Problem description: Among the entries below, find the lines with "else" and copy them.

*** Opening of Supplied data ***

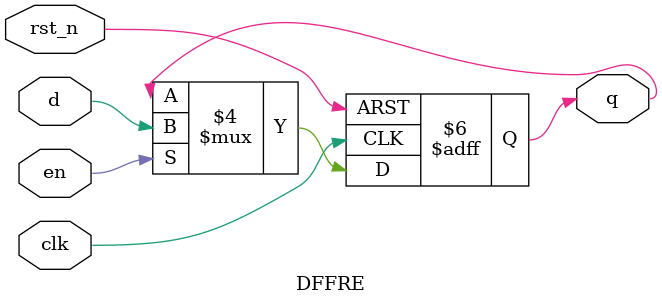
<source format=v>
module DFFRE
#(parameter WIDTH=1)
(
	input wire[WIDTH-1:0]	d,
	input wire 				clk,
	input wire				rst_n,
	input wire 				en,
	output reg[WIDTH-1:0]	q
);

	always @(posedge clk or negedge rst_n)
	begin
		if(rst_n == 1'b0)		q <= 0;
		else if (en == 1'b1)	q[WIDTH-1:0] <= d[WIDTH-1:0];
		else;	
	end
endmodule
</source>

*** Close of Supplied data ***
*** Opening of Supplied data ***

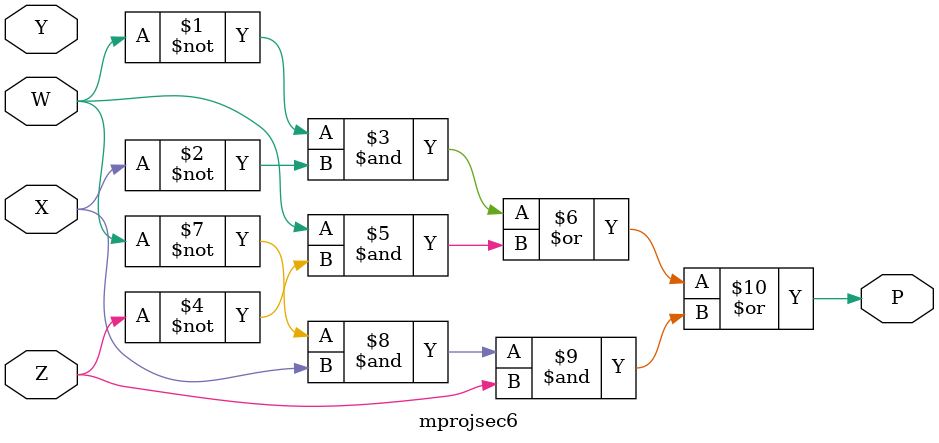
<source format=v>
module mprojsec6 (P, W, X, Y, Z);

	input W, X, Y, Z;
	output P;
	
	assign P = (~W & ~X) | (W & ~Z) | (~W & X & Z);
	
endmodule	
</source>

*** Close of Supplied data ***

Solution:
		else if (en == 1'b1)	q[WIDTH-1:0] <= d[WIDTH-1:0];
		else;	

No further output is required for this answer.